Firefighters searched on Tuesday for survivors and bodies amid the rubble of a motorway bridge that collapsed in the morning in the northern Italian port city of Genoa, killing dozens.

At least 35 probably died, Italy’s ANSA news agency said citing fire brigade sources, while the official body count remained at about 20.

A 50-metre high section of the bridge, including a tower that anchored several supports, crashed down with as many as 35 vehicles driving on it onto the roofs of warehouses and other buildings, plunging huge slabs of reinforced concrete into a riverbed.

“We are still trying to extract survivors from the rubble,” Genoa police official Alessandra Bucci said. “We hope to find more people alive.”

Within hours of the disaster on a morning of torrential rain, the anti-establishment government that took office in June said the bridge collapse showed Italy needed to spend more to improve its dilapidated infrastructure, ignoring EU budget constraints if necessary.

“We should ask ourselves whether respecting these (budget) limits is more important than the safety of Italian citizens. Obviously for me it is not,” said Deputy Prime Minister Matteo Salvini, who leads the right-wing League which governs with the 5-Star Movement.

Salvini also said he wanted the “names and surnames of those to blame because a tragedy like this in 2018 is not acceptable.”

“They will have to pay, pay for everything, and pay a lot,” he said.

Helicopter footage on social media showed trucks and cars stranded on either side of the 80-metre long collapsed section of the Morandi Bridge, built on the A10 toll motorway in the late 1960s.
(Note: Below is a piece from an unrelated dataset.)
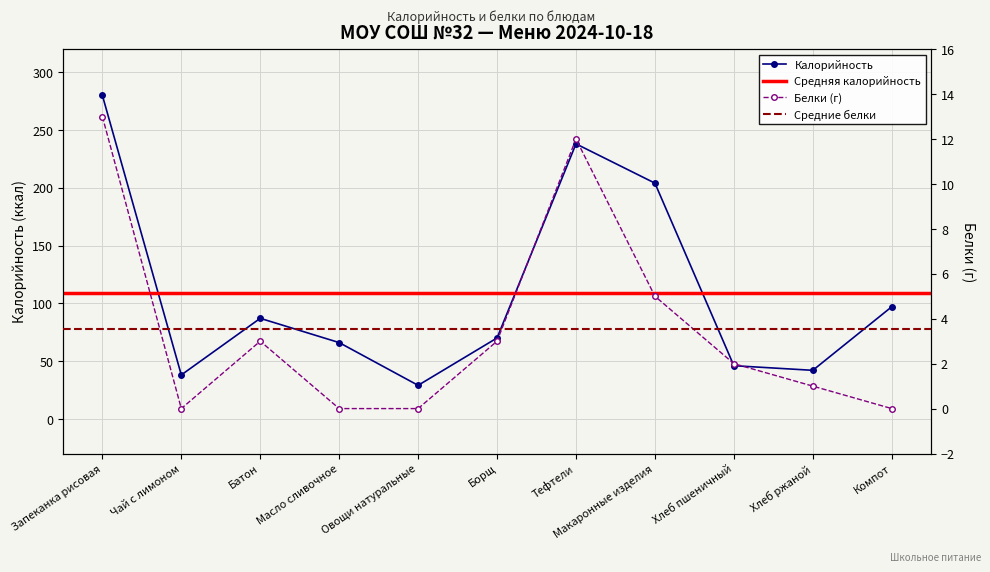

Between Чай с лимоном and Макаронные изделия, which series saw the biggest shift?

Калорийность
One truck was shown just meters away from the broken end of what locals dubbed the Brooklyn Bridge.

Motorist Alessandro Megna told RAI state radio he had been in a traffic jam below the bridge and seen the collapse.

“Suddenly the bridge came down with everything it was carrying. It was really an apocalyptic scene, I couldn’t believe my eyes,” he said.
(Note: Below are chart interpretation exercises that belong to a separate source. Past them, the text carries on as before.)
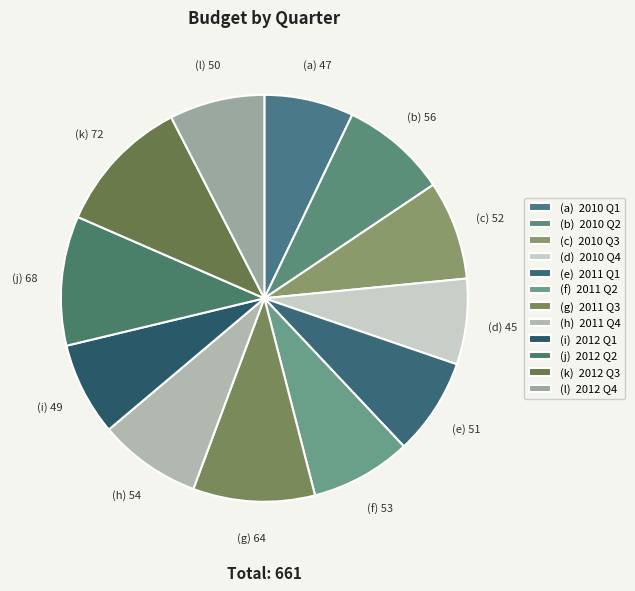

Is there any slice that represents more than half of the pie?

No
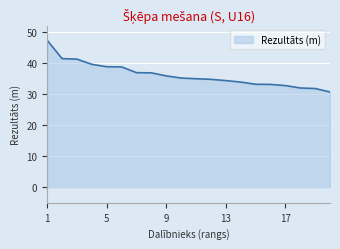

What is the difference between the maximum and minimum values?

16.6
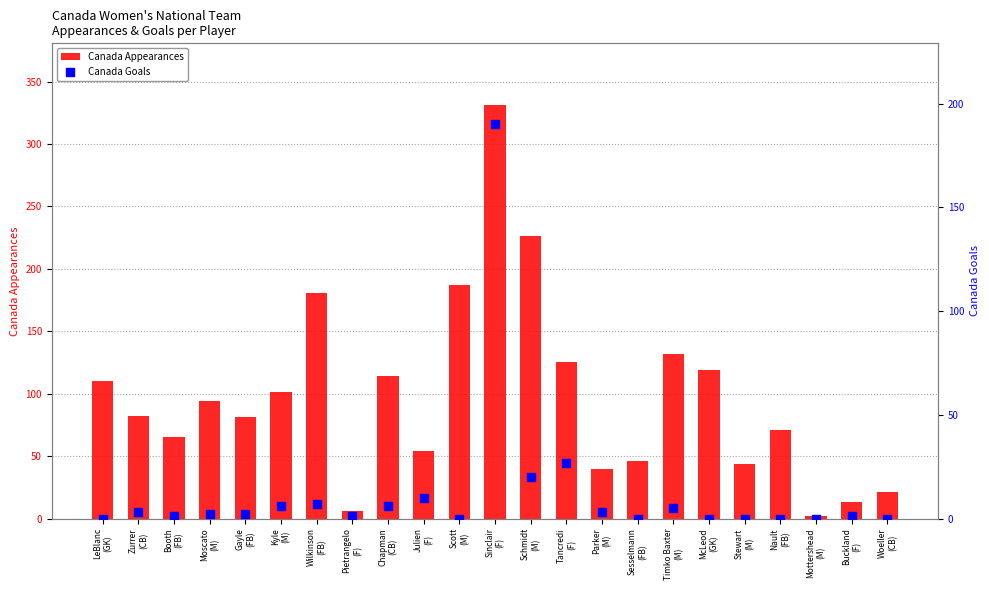

Which series contains the lowest Y value?

Canada Goals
Luigi D’Angelo, an official for the civil protection agency, said there were 30 cars and between five to 10 trucks on the road when the middle section came down. So far, 16 people have been hospitalized, including 10 in critical condition, the agency said.

Some 300 firefighters were working in the wreckage, using sniffer dogs to try to locate survivors. Bucci from the Genoa police said rescuers would continue searching into the night. Four people have been pulled alive from the rubble, Ansa news agency reported.

“People living in Genoa use this bridge twice a day,” Deputy Transport Minister Edoardo Rixi, who is from the city, said. “We can’t live with infrastructures built in the 1950s and 1960s.”

Transport Minister Danilo Toninelli told Italian state television the disaster pointed to a lack of maintenance, and echoing Salvini he said that “those responsible will have to pay.”

Autostrade, a unit of infrastructure group Atlantia that is controlled by the Benetton family, manages the section of the toll highway that collapsed.

Stefano Marigliani, the Autostrade official responsible for the Genoa area, told Reuters: “The collapse was unexpected and unpredictable. The bridge was constantly monitored and supervised well beyond what the law required.”

He said there was no reason to consider the bridge was dangerous.

Restructuring work was carried out in 2016 on the 1.2 km-long bridge, first completed in 1967. The motorway is a major artery to the Italian Riviera and to France’s southern coast.

Autostrade said work to shore up the road foundation was being carried out at the time of the collapse.

The government has pledged to increase public investments and lobby the European Commission to have the extra spending excluded from EU deficit calculations.

“The tragic facts in Genoa remind us of the public investments that we so badly need,” said Claudio Borghi, the League’s economy spokesman.

The office of Prime Minister Giuseppe Conte said he was heading to Genoa in the evening and would remain there on Wednesday. Defense minister Elisabetta Trenta said the army was ready to offer manpower and vehicles to help with the rescue operations.

Atlantia shares closed down more than 5 percent.